Lastly, we try unsupervised learning, clustering based on the features we've extracted, and measure using sillouette score.


In [8]:
X, y = ci.get_data_set()
countvec = sklearn.feature_extraction.text.CountVectorizer()
X_list = [" ".join(el) for el in X]
countvec.fit(X_list)
X = countvec.transform(X_list)

In [9]:
clusterer = sklearn.cluster.KMeans(n_clusters = 4).fit(X)
cluster_score = (sklearn.metrics.silhouette_score(X, clusterer.labels_))
cheat_score = (sklearn.metrics.silhouette_score(X, y))

print('Silhouette score using the actual labels:', cheat_score)
print('Silhouette score using the cluster labels:', cluster_score)

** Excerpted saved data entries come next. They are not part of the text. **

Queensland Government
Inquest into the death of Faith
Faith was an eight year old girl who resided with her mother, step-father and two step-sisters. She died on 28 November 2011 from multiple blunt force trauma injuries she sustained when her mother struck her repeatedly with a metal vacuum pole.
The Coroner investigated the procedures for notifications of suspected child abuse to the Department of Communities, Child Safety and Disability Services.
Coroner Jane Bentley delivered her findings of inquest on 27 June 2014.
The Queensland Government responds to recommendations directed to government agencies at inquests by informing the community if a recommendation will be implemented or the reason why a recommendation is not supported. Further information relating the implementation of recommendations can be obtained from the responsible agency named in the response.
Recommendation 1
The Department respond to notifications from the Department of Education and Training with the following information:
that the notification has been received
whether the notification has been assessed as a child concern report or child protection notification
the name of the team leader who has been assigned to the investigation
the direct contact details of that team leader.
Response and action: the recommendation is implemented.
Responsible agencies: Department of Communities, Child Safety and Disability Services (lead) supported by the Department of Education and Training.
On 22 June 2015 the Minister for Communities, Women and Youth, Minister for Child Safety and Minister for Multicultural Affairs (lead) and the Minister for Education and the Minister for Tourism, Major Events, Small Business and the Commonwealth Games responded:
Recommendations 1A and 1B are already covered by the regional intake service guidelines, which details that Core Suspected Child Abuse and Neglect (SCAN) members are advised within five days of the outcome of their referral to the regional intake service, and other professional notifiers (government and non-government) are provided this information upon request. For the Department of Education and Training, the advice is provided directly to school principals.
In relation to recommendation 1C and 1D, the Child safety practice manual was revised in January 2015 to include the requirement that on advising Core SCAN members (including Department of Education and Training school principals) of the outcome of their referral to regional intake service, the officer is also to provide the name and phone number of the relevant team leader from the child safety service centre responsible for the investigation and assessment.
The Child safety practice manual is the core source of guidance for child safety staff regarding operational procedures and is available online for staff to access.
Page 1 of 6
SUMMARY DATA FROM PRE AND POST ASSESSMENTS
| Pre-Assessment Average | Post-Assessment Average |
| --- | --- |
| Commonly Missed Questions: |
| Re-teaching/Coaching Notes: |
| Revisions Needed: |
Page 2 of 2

Silhouette score using the actual labels: -0.010996880373224218
Silhouette score using the cluster labels: 0.16302921247804447

In [10]:
x_reduced = sklearn.decomposition.PCA(n_components=2).fit_transform(X.todense())
plt.rcParams['figure.figsize'] = 5, 10
fig, axes = plt.subplots(2)
axes[0].scatter(x_reduced[:,0], x_reduced[:,1], c=y)
axes[0].set_title('PCA Reduced notebooks with original labels')
axes[0].set_xlim(left=-2, right=5)
axes[1].scatter(x_reduced[:,0], x_reduced[:,1], c=clusterer.labels_)
axes[1].set_title('PCA Reduced notebooks with kmean cluster labels')
axes[1].set_xlim(left=-2, right=5)


Out[10]:
(-2, 5)

Trying to restrict features

The problem above is that there are too many unimportant features -- all this noise makes it hard to seperate the different classes. To try to counteract this, I'll try ranking the features using tfidf and only take some of them


In [46]:
X, y = ci.get_data_set()
tfidf = sklearn.feature_extraction.text.TfidfVectorizer()
X_list = [" ".join(el) for el in X]
tfidf.fit(X_list)
X = tfidf.transform(X_list)
#X = X.todense()

In [47]:
feature_array = np.array(tfidf.get_feature_names())
tfidf_sorting = np.argsort(X.toarray()).flatten()[::-1]
top_n = feature_array[tfidf_sorting][:50]
print(top_n)


['template_4492' 'template_2' 'template_4393' 'template_4424'
 'template_1131' 'template_358' 'template_4577' 'template_4334'
 'template_4458' 'template_4493' 'template_355' 'template_1'
 'template_300' 'template_4652' 'template_1110' 'template_1089'
 'template_350' 'template_6287' 'template_4420' 'template_4414'
 'template_4416' 'template_4417' 'template_4418' 'template_4376'
 'template_4374' 'template_4385' 'template_4372' 'template_4425'
 'template_4426' 'template_4427' 'template_4428' 'template_4429'
 'template_4430' 'template_4432' 'template_4371' 'template_4422'
 'template_4413' 'template_4388' 'template_4410' 'template_4389'
 'template_4391' 'template_4392' 'template_4384' 'template_4382'
 'template_4381' 'template_4394' 'template_4396' 'template_4397'
 'template_4399' 'template_4380']

In [48]:
top_n = [el[1] for el in sra[:15]]
print(top_n)


['template_2', 'template_4492', 'template_300', 'template_1', 'template_4614', 'template_4652', 'template_4799', 'template_1110', 'template_1096', 'template_1127', 'template_4518', 'template_6433', 'template_352', 'template_4516', 'template_4374']

In [49]:
X, y = ci.get_data_set()
countvec = sklearn.feature_extraction.text.CountVectorizer()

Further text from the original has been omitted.